October 18, 1999 (Ira Pilgrim)


Witch, n. (1) An ugly repulsive old woman in a wicked league with the devil. (2) A beautiful and attractive young woman, in wickedness a league beyond the devil.

Ambrose Bierce (1842-1914?)

There is an old story about a man who is standing on a tall bridge and looking down at the water. He is approached by an old crone.

Woman: Watcha doin' sonny?

Man: I'm going to jump off of this bridge and kill myself.

W: Watcha wanna do that for?

M: I'm a banker. I've been using the bank's money to play the market. The market dropped and I lost more money than I can ever repay. Tomorrow the bank examiners will come and I'll end up in jail. I told my wife what I had done and she left me. I have nothing left to live for.

W: Well, you're in luck, sonny. It so happens that I'm a witch and, for a small consideration, I can fix everything.

M: If you could, I'd do anything.

W: (She snaps her fingers) Alakazam!! The money is back in the bank account and the books are all fixed. Alakazam!! Your wife is back home. She remembers nothing that you told her and anxiously awaits your return.

M: That's absolutely marvelous. Now, what is the consideration?

W: Not much; you just spend tonight with me and do everything that I want.

The man goes to the witch's room and spends a very active night. He awakens in the morning, looks at the crone lying next to him and shudders. She opens her eyes and looks at him, with a satisfied smile on her face.

W: How old are you, sonny?

M: Forty five.

W: Aren't you a little old to still be believing in witches?

There are two kinds of people with regard to magic and witchcraft: those who believe in it and those who do not. Among the non-believers are some who use "magic" to impress, or extract money from, those who do believe. Some of the nonbelievers are skilled showmen who earn a very good living impressing people with their magical skill.

Witchcraft was taken very seriously in times past. The Bible considers witchcraft to be the work of the Devil and, for nine centuries, hordes of people were tortured and burned at the stake for supposedly practicing witchcraft.

Just as children believe in all sorts of impossible things, made more believable by the cinema's special effects, many adults never lose their gullibility.

Our own local form of fakery is water witching, also called dowsing.

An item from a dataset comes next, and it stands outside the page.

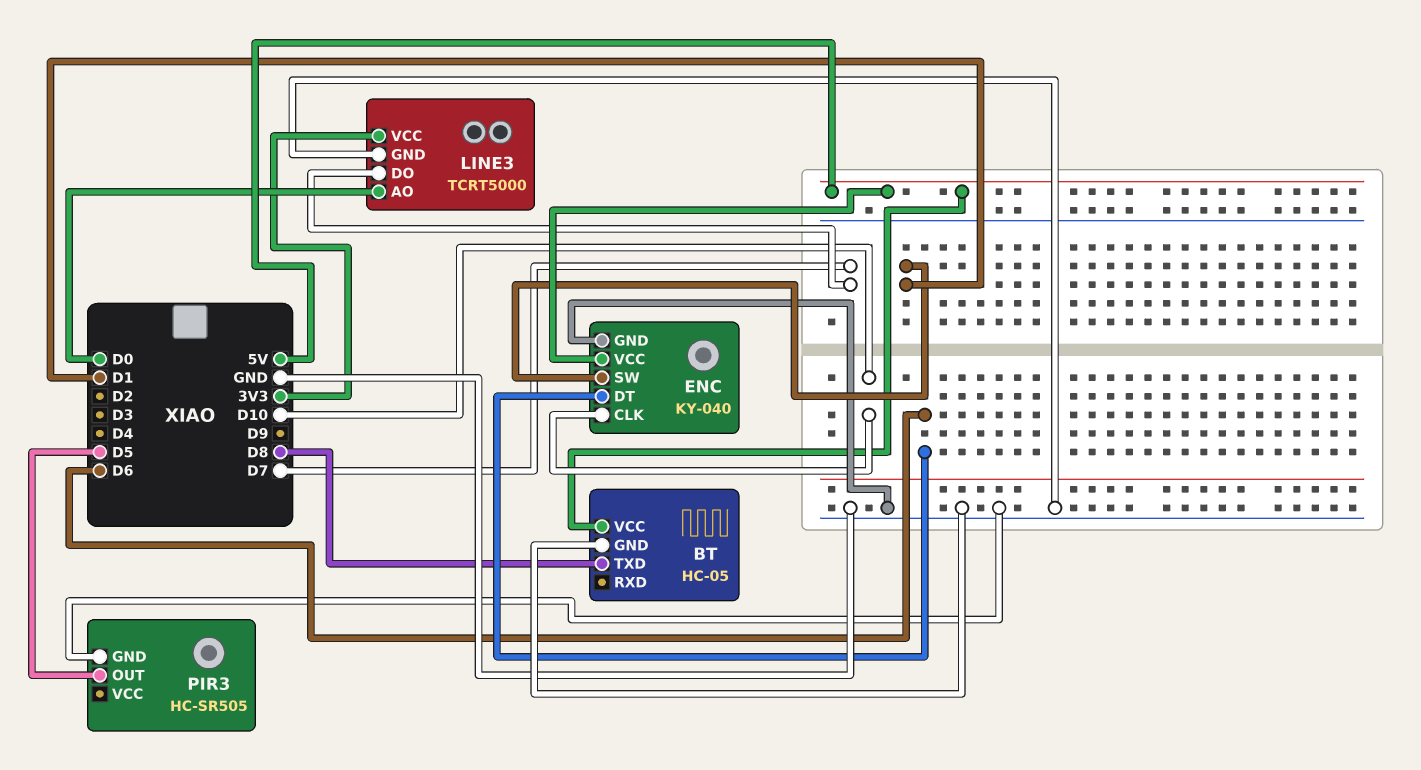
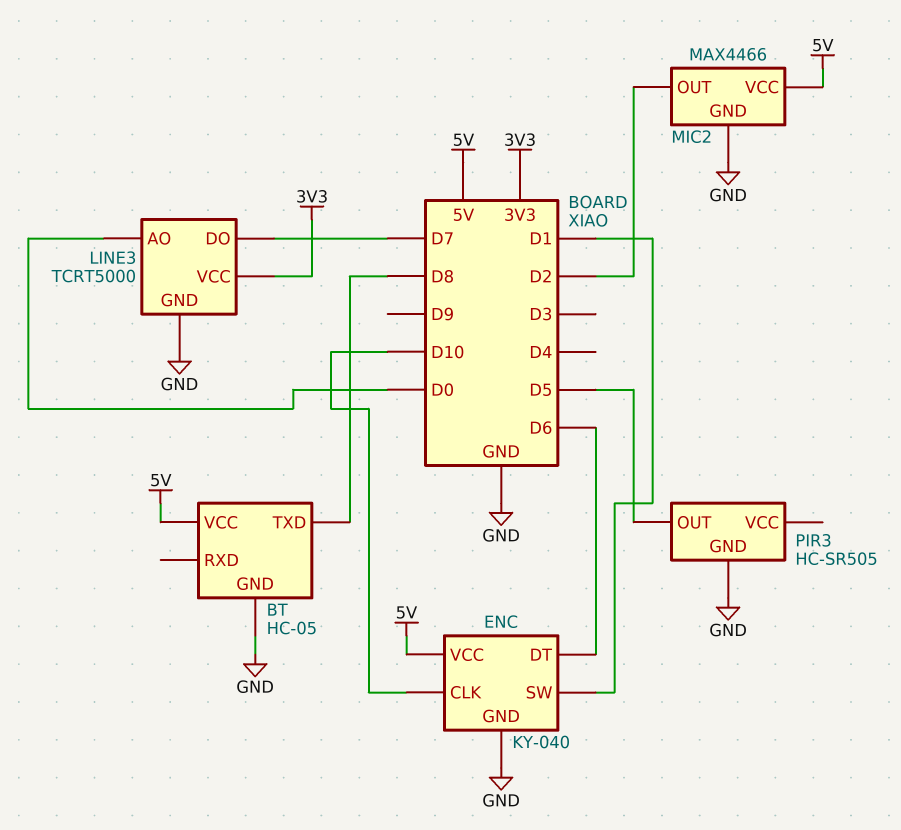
MIC2: none -> MAX4466
MIC2 pin GND: none -> GND
MIC2 pin OUT: none -> D2
MIC2 pin VCC: none -> 5V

It is one form of witchcraft that is almost always done by men rather than women. A man walks around with a forked stick. When the stick dips down, that is where he claims there is water. That is where the believer drills his well. Usually water is found; sometimes it isn't. Since there is underground water almost anywhere if one drills deep enough, the success rate of dowsers is pretty high.

There have been several controlled tests to see if water witches could actually detect water with their magical powers and the forked stick. Boxes containing either sand or water were used to test whether they could tell the difference. The witchers failed miserably.

My property has no apparent water source on it. Consequently my forked stick pointed at the sky. I built a 40,000 gallon underground cistern which works well. In this very dry year, at a time when some of my neighbor's wells are starting to run dry, my cistern is more than half full. During the rainy season, I collect water off my roof and into two 1,500 gallon tanks, and my cistern collects the rain that falls on its roof. The water is soft and almost pollution free.

I have a dowsing method that is just as good as the forked stick method. I put two soda straws up my nose and walk around. When the straws drop, or shoot out, that is where the water is. I have two other equally efficacious methods. One is the Reverse Viagra Method and the other, which also uses a soda straw, is the Sudden Petard method. I can't describe them here because both methods require partial nudity, and this is a family newspaper.